Fb post 6-11-21, forgot to post this, have found it easier to type out in an app, then post here, have typed out here and then lost the entire post.

We don't start out to lose weight only to gain it back. And yet I did. Lost 87 lbs in about 8 months, then went off program, slowly gained back about 30 lbs, maintained that for over 6 months. Then slowly progressed to eating anything all the time, and have gained back another 20 lbs. I diffently feel it, feel less energetic, more sluggish, and just run down. This feeling is why I wanted to lose weight to begin with. At some point the food became more important than the health. Weird though, well not really per science, but have been on antibiotics for sinus infection and have lost my desire for sugary and salty foods, still desire carbs and fat though. Have been given sort of a reset in my colon-brain connection to the desires of my palate. This can also be done over time by sticking with a diet and changing the flora in the colon which is a 'brain' in itself.
I'm on this path of health to lose weight and maybe inspire others to do the same. There is no such thing as healty and overweight as much as we want it to be true, media outlets may tell us to accept ourselves as we are, but they don't tell us to accept our health as it is and to love our increased likelihood of becoming unhealthy. I want to be lean and healthy, I just lost my way, I will get back there, lose the weight and maintain it. I hope I gain some insight through this to help others or inspire others. Find a plan that suits YOU, and seek a healthy you.

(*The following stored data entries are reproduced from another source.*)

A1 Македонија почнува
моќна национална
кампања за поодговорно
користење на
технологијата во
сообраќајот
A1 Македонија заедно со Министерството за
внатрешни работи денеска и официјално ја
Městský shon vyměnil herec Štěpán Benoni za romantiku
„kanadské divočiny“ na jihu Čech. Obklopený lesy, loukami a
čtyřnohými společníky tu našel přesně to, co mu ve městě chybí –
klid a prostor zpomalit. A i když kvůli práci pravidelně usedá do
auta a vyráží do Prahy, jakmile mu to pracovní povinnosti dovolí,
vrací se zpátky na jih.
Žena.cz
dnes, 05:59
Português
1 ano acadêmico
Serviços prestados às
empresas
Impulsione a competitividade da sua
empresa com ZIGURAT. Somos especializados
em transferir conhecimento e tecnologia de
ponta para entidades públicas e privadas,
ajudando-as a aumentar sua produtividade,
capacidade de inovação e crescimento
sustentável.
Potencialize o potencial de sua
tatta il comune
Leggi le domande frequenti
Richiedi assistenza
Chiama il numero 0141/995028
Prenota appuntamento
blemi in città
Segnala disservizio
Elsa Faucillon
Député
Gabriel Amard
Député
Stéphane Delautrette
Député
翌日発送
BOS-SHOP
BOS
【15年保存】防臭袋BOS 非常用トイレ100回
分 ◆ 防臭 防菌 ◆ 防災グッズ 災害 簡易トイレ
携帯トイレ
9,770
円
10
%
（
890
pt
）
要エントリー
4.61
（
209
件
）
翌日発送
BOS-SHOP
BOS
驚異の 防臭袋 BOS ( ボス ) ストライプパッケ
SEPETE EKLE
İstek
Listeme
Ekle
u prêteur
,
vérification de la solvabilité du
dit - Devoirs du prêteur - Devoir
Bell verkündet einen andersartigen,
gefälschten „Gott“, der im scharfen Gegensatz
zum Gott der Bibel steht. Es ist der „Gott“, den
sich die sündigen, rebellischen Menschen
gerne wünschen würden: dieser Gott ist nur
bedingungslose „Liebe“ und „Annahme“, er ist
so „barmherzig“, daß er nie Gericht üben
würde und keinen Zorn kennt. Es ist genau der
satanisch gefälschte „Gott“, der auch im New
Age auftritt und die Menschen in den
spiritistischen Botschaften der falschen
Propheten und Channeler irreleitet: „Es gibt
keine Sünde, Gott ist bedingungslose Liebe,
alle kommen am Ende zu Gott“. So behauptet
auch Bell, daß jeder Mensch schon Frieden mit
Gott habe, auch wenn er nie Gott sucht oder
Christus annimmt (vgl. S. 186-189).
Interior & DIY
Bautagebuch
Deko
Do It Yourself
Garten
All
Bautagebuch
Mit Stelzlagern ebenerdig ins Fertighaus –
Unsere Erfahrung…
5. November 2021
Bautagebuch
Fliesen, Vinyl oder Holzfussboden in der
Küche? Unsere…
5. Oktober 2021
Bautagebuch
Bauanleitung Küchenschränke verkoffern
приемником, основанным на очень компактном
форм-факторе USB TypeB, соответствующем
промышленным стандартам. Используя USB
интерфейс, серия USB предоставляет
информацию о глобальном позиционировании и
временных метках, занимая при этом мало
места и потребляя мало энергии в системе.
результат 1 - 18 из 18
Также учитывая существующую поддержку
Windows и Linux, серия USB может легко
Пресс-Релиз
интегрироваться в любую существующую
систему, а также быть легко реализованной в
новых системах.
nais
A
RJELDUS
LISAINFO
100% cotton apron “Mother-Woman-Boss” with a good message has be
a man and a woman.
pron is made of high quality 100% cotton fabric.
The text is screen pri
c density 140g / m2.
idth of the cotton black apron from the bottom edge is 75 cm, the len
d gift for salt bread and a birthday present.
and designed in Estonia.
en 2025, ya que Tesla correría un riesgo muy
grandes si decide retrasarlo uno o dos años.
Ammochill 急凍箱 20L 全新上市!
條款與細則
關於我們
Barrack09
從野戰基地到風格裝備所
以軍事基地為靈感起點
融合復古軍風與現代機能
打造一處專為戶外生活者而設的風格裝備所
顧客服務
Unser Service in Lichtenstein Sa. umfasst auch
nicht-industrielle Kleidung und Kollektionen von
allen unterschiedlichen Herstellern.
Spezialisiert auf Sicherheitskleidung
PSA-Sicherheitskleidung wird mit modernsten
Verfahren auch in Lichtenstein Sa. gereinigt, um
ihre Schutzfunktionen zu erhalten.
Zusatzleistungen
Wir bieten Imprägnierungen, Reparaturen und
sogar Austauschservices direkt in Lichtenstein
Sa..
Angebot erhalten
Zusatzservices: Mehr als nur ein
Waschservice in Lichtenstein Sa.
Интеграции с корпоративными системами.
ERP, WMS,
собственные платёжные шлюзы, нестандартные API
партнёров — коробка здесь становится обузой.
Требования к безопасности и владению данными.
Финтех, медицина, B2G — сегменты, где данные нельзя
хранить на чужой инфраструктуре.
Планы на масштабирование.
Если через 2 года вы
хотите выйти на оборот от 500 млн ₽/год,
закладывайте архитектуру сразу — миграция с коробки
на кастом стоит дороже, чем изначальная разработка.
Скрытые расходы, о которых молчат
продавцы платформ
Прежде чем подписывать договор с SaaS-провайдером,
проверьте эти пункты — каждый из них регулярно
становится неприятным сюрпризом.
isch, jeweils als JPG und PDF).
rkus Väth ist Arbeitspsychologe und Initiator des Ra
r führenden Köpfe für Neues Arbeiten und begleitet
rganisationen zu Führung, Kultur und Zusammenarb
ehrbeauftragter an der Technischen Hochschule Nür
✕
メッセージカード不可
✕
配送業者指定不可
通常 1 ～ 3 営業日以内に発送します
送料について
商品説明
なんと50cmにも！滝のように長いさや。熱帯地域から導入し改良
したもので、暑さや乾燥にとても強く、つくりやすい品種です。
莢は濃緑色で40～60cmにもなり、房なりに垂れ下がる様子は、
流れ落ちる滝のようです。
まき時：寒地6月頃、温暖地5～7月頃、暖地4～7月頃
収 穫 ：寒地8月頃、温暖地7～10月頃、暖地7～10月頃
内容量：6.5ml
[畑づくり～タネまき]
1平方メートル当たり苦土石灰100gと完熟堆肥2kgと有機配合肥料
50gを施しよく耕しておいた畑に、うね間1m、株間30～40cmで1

P.S. Was not able to take advantage of the antibiotic reset, just down lately, emotionally off, and it has affected how I choose food, or my willingness to stay on program. We all have other aspects of our life that affects our diet. I do regret slipping so far from where I was, so much I forgot about in the short time of losing the weight.

I forgot about holding my breath to tie my shoes, how much of my life I sat idly by because of no energy, how much out of breath just going up some stairs or mild walking. I forgot about all this, it was just normal in so much of my life, but then losing that weight, I discovered a new normal. I want that normal back, with all its norms, the increase in energy, and better health.